All game engine are not scaling with number of core and thread, there is a reason Threadripper is not the best CPU for gaming. I suppose this gen devs will design games around a 8 cores 16 threads CPU. if next generation consoles have 16 cores 32 threads CPU this will double.

Single core performance was hurting AMD on the gaming side until they improve it.
 
All game engine are not scaling with number of core and thread, there is a reason Threadripper is not the best CPU for gaming. I suppose this gen devs will design games around a 8 cores 16 threads CPU. if next generation consoles have 16 cores 32 threads CPU this will double.

Single core performance was hurting AMD on the gaming side until they improve it.
Try taking a look at Snowdrop engine in Division 1/2, with significant CPU usage distributed across 8 or more cores during game play. There are many examples of engines that take advantage of multi core workloads.
 
Try taking a look at Snowdrop engine in Division 1/2, with significant CPU usage distributed across 8 or more cores during game play. There are many examples of engines that take advantage of multi core workloads.
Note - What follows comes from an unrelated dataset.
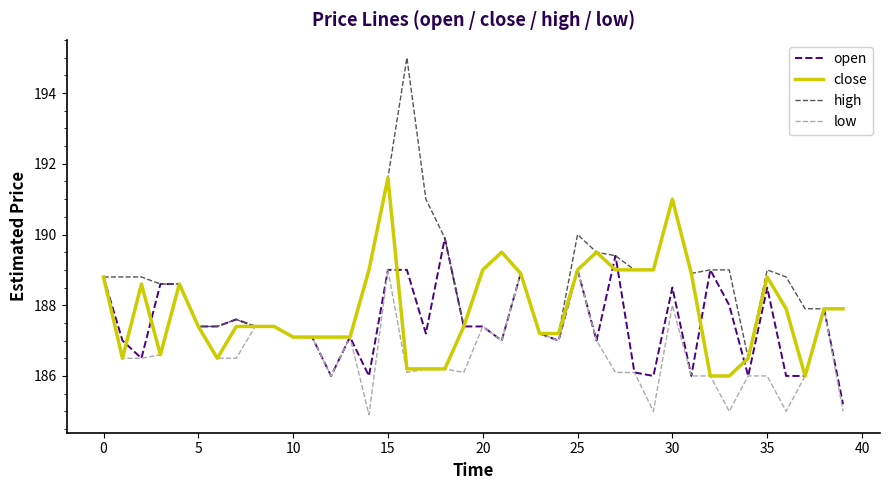

Rank the series by their average value, from lowest to highest.

low, open, close, high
https://wccftech.com/the-division-2-pc-performance-explored/

https://www.guru3d.com/articles_pages/the_division_2_pc_graphics_performance_benchmark_review,7.html

Maybe it change but everything from 4cores and 8 threads aren't far from CPU with more core in performance. Double the number of core of thread don't improve the performance tha much out of a few fps.

Same here with the threadripper 3995W.